Bad Advice Wednesday: Tommy Takes Over!

categories: Cocktail Hour

comments: 15 comments


I first knew Tommy Conlon as an Ultimate Frisbee player (see the guy holding the suitcase in the pic in my Ultimate Glory essay), and you may know him as Bill and Dave’s most frequent commenter (not to say stalker.) Today he doles out some bad advice…. 

         I’m not a writer, but I write.  Mostly emails and postcards, a lost art.*  An occasional poem.  My work, what I do for a modest living, involves problem-solving.   Sometimes I get tired of solving other people’s problems and think I should just go home and solve some of my own.  For free. 

 

       I work in the home repair industry, and if you knew how unindustriously I work, you’d find that statement either ironic, or laugh out loud funny, depending on your level of intimacy.  All my work comes by word of mouth, which means I don’t look for problems, they come to me.  Sometimes prospective clients will ask if I’m licensed, the same as someone might ask you if you’re published, and I’m fond of saying, “I’m not a real electrician, but I play one on T.V.”  Some people find this oddly comforting and I know we’ll get along fine.  On the phone, this line never works.

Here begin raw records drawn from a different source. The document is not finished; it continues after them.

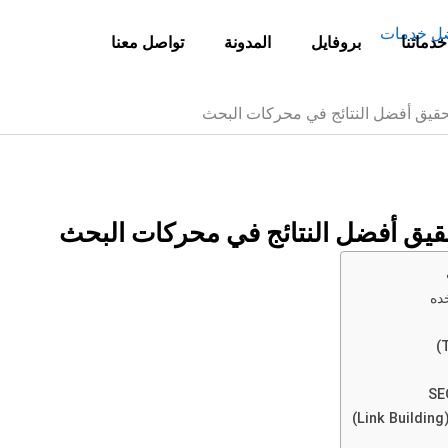
خدماتنا
بروفايل
المدونة
تواصل معنا
قيق أفضل النتائج في محركات البحث
يق أفضل النتائج في محركات البحث
ده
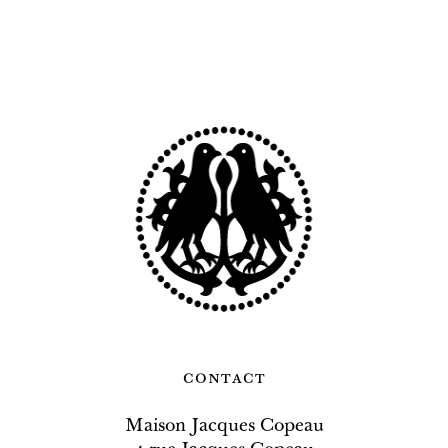
contact
Maison Jacques Copeau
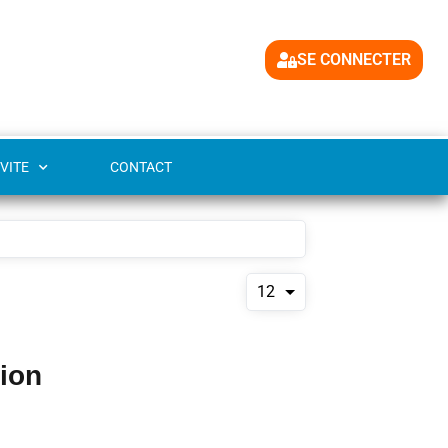
SE CONNECTER
VITE
CONTACT
12
tion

         One day this week, I had a particularly unproductive, I mean un-industrious day.    Around 5:30, a client I was waiting to meet at a home repair warehouse, cancelled.  Because I have an intimate relationship with this client, I allowed my frustration to show.  It wasn’t directed at her, I was in the wrong place at the wrong time,  I was still making bad [work] choices, it was 5:30 and I still hadn’t shown up anywhere for work, aside from a one hour icemaker line repair – but the relationship suffered.